Reproduce each line of the data exactly as it is.
____
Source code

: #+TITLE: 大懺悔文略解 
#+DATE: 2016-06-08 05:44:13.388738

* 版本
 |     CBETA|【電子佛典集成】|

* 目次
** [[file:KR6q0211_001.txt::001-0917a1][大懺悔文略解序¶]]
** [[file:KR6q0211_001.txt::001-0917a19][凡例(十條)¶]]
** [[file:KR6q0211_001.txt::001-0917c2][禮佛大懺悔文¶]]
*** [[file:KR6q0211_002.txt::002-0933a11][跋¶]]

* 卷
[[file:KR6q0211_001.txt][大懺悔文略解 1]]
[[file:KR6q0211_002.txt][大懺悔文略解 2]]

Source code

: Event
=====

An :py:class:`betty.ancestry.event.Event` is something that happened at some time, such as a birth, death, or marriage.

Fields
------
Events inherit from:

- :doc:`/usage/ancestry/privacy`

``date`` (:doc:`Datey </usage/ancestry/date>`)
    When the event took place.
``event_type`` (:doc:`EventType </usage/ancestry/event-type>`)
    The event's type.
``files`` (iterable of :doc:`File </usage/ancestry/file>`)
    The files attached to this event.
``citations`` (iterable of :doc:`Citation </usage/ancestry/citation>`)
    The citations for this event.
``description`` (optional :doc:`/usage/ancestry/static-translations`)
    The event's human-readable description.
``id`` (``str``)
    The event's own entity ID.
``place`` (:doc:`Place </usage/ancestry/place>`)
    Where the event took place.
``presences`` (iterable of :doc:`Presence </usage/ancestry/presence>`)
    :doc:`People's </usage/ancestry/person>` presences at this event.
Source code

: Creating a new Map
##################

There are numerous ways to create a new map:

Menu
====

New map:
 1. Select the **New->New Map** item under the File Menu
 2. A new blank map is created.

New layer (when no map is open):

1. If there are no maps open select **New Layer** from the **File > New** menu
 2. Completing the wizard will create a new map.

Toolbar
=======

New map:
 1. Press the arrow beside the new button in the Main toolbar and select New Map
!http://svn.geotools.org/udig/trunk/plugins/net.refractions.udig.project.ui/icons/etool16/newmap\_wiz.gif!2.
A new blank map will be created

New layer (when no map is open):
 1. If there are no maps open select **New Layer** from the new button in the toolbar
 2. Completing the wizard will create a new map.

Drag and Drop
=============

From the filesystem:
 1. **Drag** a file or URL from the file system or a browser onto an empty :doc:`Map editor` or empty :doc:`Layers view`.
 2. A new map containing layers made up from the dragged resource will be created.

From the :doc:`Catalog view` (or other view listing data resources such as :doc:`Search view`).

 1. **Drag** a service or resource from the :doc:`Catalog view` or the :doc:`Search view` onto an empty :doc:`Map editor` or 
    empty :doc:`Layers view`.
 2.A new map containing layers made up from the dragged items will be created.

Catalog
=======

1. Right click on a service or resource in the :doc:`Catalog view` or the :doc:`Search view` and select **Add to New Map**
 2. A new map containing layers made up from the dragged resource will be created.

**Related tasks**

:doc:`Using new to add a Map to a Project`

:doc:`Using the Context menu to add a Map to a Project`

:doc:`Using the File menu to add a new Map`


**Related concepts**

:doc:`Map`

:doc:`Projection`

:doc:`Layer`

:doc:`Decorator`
____
*EXERCISE RESPONSE*.
Source code

: #+TITLE: 大懺悔文略解 
#+DATE: 2016-06-08 05:44:13.388738

* 版本
 |     CBETA|【電子佛典集成】|

* 目次
** [[file:KR6q0211_001.txt::001-0917a1][大懺悔文略解序¶]]
** [[file:KR6q0211_001.txt::001-0917a19][凡例(十條)¶]]
** [[file:KR6q0211_001.txt::001-0917c2][禮佛大懺悔文¶]]
*** [[file:KR6q0211_002.txt::002-0933a11][跋¶]]

* 卷
[[file:KR6q0211_001.txt][大懺悔文略解 1]]
[[file:KR6q0211_002.txt][大懺悔文略解 2]]

Source code

: Event
=====

An :py:class:`betty.ancestry.event.Event` is something that happened at some time, such as a birth, death, or marriage.

Fields
------
Events inherit from:

- :doc:`/usage/ancestry/privacy`

``date`` (:doc:`Datey </usage/ancestry/date>`)
    When the event took place.
``event_type`` (:doc:`EventType </usage/ancestry/event-type>`)
    The event's type.
``files`` (iterable of :doc:`File </usage/ancestry/file>`)
    The files attached to this event.
``citations`` (iterable of :doc:`Citation </usage/ancestry/citation>`)
    The citations for this event.
``description`` (optional :doc:`/usage/ancestry/static-translations`)
    The event's human-readable description.
``id`` (``str``)
    The event's own entity ID.
``place`` (:doc:`Place </usage/ancestry/place>`)
    Where the event took place.
``presences`` (iterable of :doc:`Presence </usage/ancestry/presence>`)
    :doc:`People's </usage/ancestry/person>` presences at this event.
Source code

: Creating a new Map
##################

There are numerous ways to create a new map:

Menu
====

New map:
 1. Select the **New->New Map** item under the File Menu
 2. A new blank map is created.

New layer (when no map is open):

1. If there are no maps open select **New Layer** from the **File > New** menu
 2. Completing the wizard will create a new map.

Toolbar
=======

New map:
 1. Press the arrow beside the new button in the Main toolbar and select New Map
!http://svn.geotools.org/udig/trunk/plugins/net.refractions.udig.project.ui/icons/etool16/newmap\_wiz.gif!2.
A new blank map will be created

New layer (when no map is open):
 1. If there are no maps open select **New Layer** from the new button in the toolbar
 2. Completing the wizard will create a new map.

Drag and Drop
=============

From the filesystem:
 1. **Drag** a file or URL from the file system or a browser onto an empty :doc:`Map editor` or empty :doc:`Layers view`.
 2. A new map containing layers made up from the dragged resource will be created.

From the :doc:`Catalog view` (or other view listing data resources such as :doc:`Search view`).

 1. **Drag** a service or resource from the :doc:`Catalog view` or the :doc:`Search view` onto an empty :doc:`Map editor` or 
    empty :doc:`Layers view`.
 2.A new map containing layers made up from the dragged items will be created.

Catalog
=======

1. Right click on a service or resource in the :doc:`Catalog view` or the :doc:`Search view` and select **Add to New Map**
 2. A new map containing layers made up from the dragged resource will be created.

**Related tasks**

:doc:`Using new to add a Map to a Project`

:doc:`Using the Context menu to add a Map to a Project`

:doc:`Using the File menu to add a new Map`


**Related concepts**

:doc:`Map`

:doc:`Projection`

:doc:`Layer`

:doc:`Decorator`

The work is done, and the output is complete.